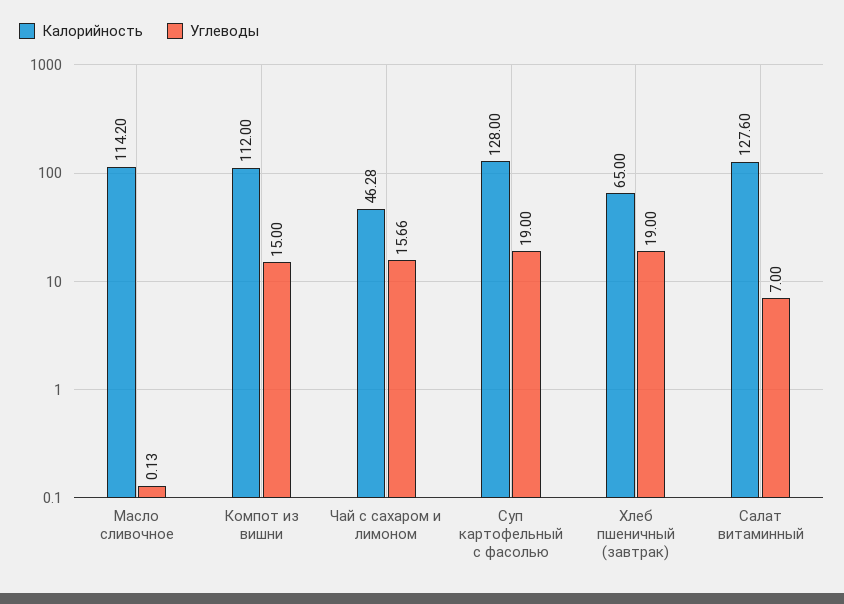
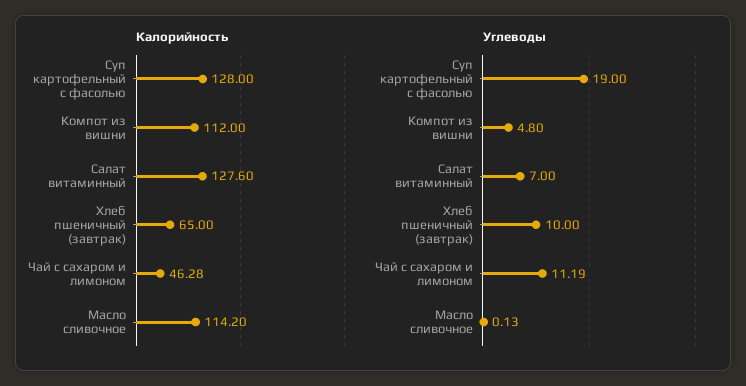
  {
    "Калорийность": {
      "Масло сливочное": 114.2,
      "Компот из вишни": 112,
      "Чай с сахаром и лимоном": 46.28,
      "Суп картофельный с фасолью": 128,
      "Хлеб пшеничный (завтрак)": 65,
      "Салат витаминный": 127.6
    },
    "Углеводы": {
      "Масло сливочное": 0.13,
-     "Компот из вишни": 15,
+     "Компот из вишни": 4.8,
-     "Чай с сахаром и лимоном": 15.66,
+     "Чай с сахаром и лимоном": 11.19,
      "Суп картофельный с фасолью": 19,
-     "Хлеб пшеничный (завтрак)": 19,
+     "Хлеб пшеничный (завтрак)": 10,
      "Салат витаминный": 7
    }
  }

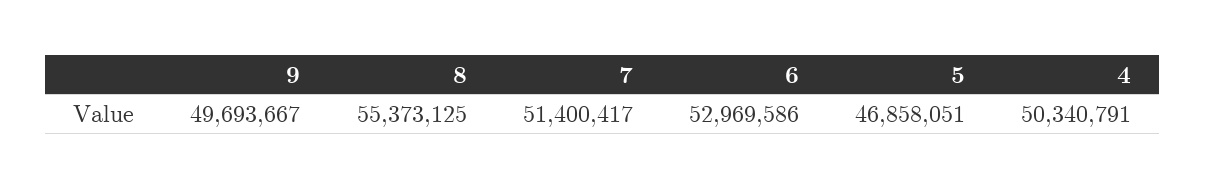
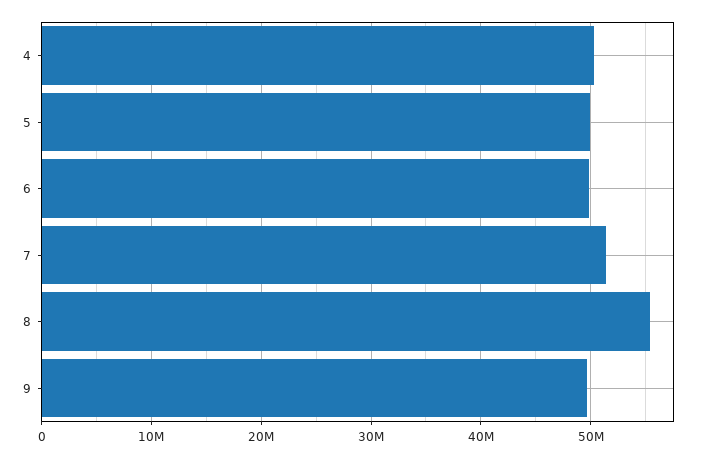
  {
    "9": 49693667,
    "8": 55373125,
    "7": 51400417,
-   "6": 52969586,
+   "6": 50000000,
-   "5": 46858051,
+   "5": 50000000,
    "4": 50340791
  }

§ **Problem**
Each record is to be copied word for word, with no images carried over.

§ **Problem solution**
  {
    "Калорийность": {
      "Масло сливочное": 114.2,
      "Компот из вишни": 112,
      "Чай с сахаром и лимоном": 46.28,
      "Суп картофельный с фасолью": 128,
      "Хлеб пшеничный (завтрак)": 65,
      "Салат витаминный": 127.6
    },
    "Углеводы": {
      "Масло сливочное": 0.13,
-     "Компот из вишни": 15,
+     "Компот из вишни": 4.8,
-     "Чай с сахаром и лимоном": 15.66,
+     "Чай с сахаром и лимоном": 11.19,
      "Суп картофельный с фасолью": 19,
-     "Хлеб пшеничный (завтрак)": 19,
+     "Хлеб пшеничный (завтрак)": 10,
      "Салат витаминный": 7
    }
  }

  {
    "9": 49693667,
    "8": 55373125,
    "7": 51400417,
-   "6": 52969586,
+   "6": 50000000,
-   "5": 46858051,
+   "5": 50000000,
    "4": 50340791
  }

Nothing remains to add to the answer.